Given what we'd learnt about how far we travel per half-day, we revised our destination at this point. Originally, we had planned to visit Beer in Devon, but it seemed like a bit of a stretch, and since I'd visited Bridport in early 2004 and liked it, we decided to go there instead. Upon arrival in Bridport, we rode directly to West Bay, found a B&B to stay at on West Bay Road, and walked down to the beach, where mikeb took a fair few photos of the dramatic and beautiful cliffs.

I phoned Hadyn to skite about the fact I'd made it to Bridport before he had (it's a long story). This backfired: Hadyn was there that weekend also! We met up for a pint at The George in West Bay, and then called it a night.

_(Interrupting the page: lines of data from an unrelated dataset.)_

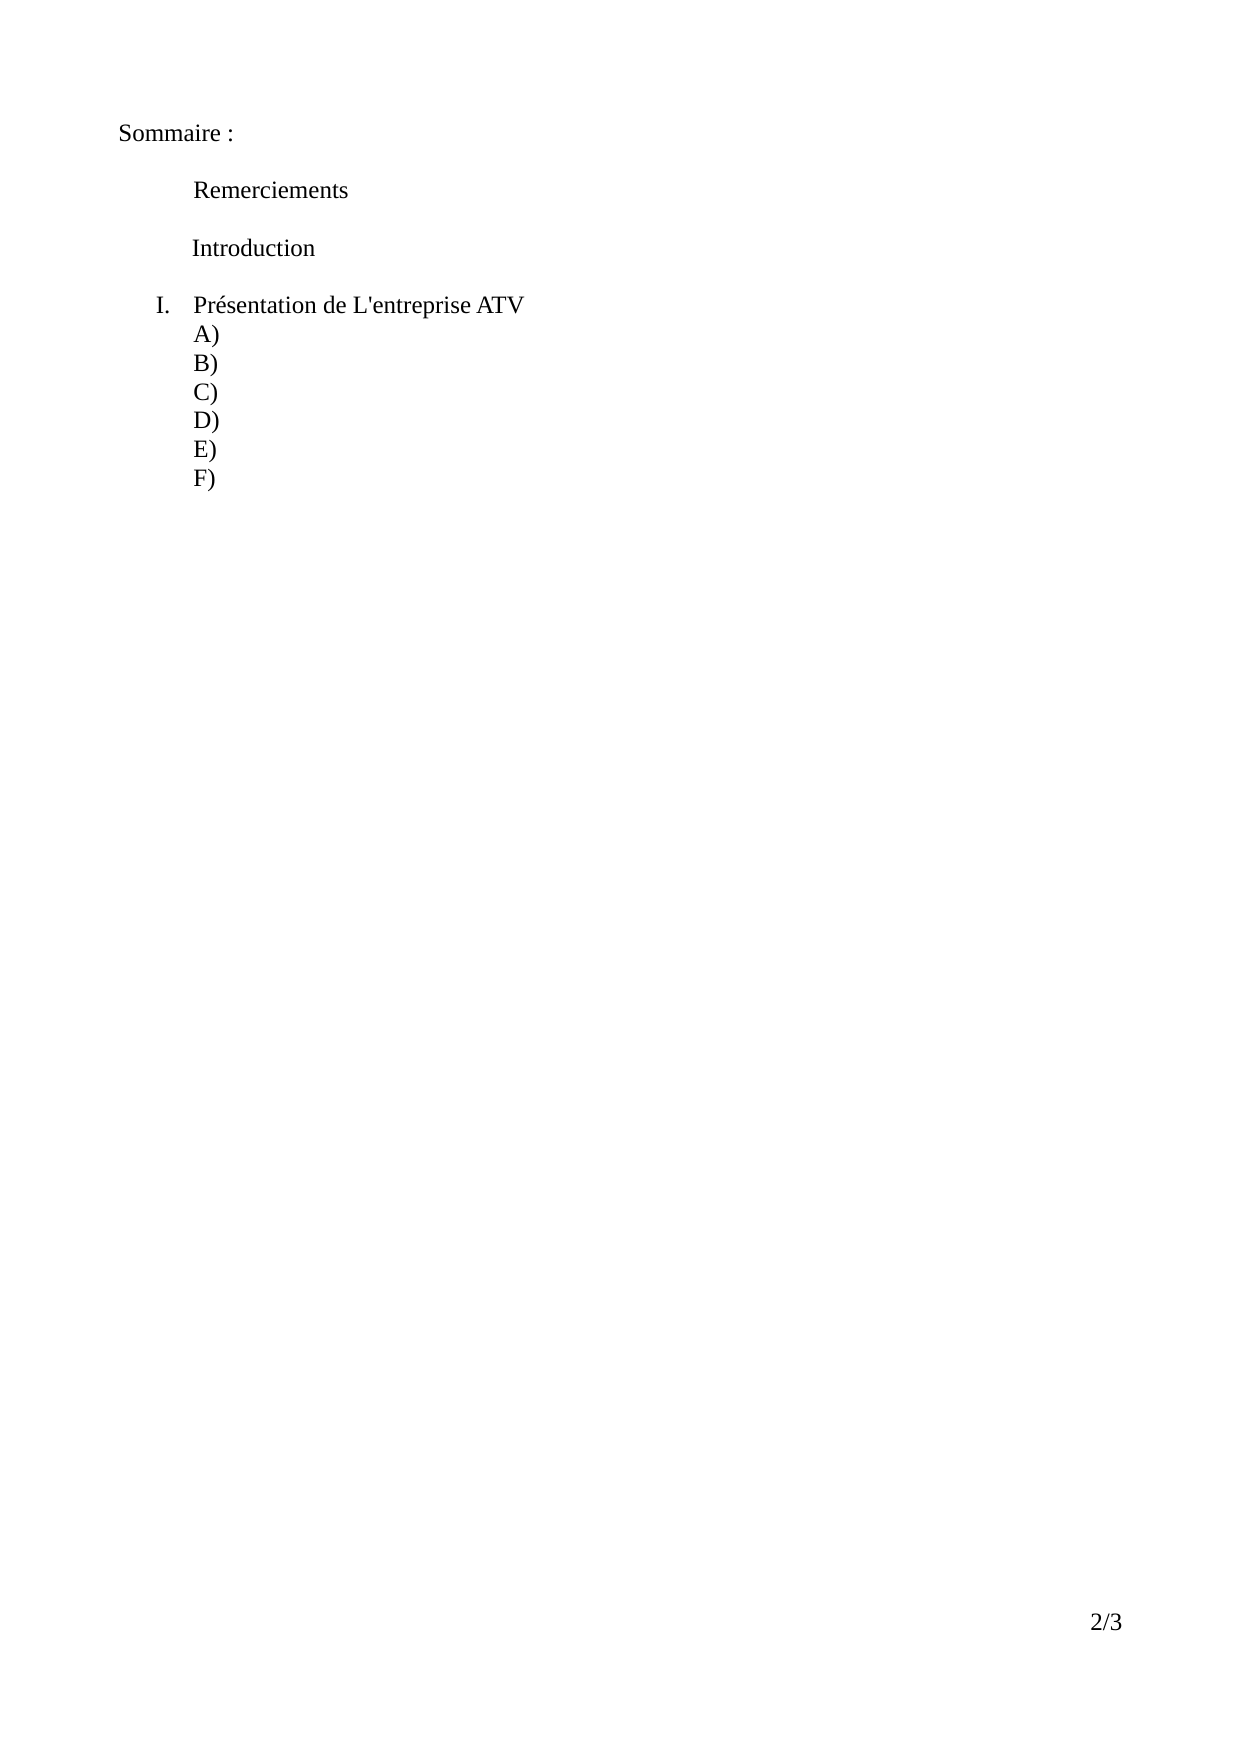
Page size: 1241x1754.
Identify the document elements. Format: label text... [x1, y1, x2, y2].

list A) [156, 319, 1122, 348]
list Remerciements [156, 176, 1122, 204]
text Sommaire : [118, 118, 1122, 147]
list F) [156, 463, 1122, 492]
list D) [156, 406, 1122, 434]
list B) [156, 348, 1122, 377]
list C) [156, 377, 1122, 406]
list Présentation de L'entreprise ATV [156, 291, 1122, 319]
text Introduction [118, 233, 1122, 262]
list E) [156, 434, 1122, 463]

We were up next morning for a full English breakfast, over which we chatted with a couple who were taking their summer holiday driving a classic MG around the southwest. We rode on to Beaminster and then took some minor roads (which were outstanding!) to the road ("Sandy Lane") leading back south to Cerne Abbas, where we saw the giant! Amazing! Then we turned North again to Yeovil and Bath, where we stopped for lunch. Continuing on in the early afternoon, we took the wrong road out of Bath (toward Trowbridge and Salisbury instead of toward Chippenham) and stopped to look at the map. mikeb came off his bike and broke the gear-change lever, rendering the bike unridable. We called in the RAC, who carried his bike back to Bath. I followed the truck. There, an engineer repaired the lever by drilling out the snapped peg bolt and putting in a fresh makeshift peg. We managed to limp home via Marlborough, a White Horse at Cherhill, Newbury, Thatcham (for dinner at a roadside pub), and the M4, with me arriving home exhausted finally around 11.30pm.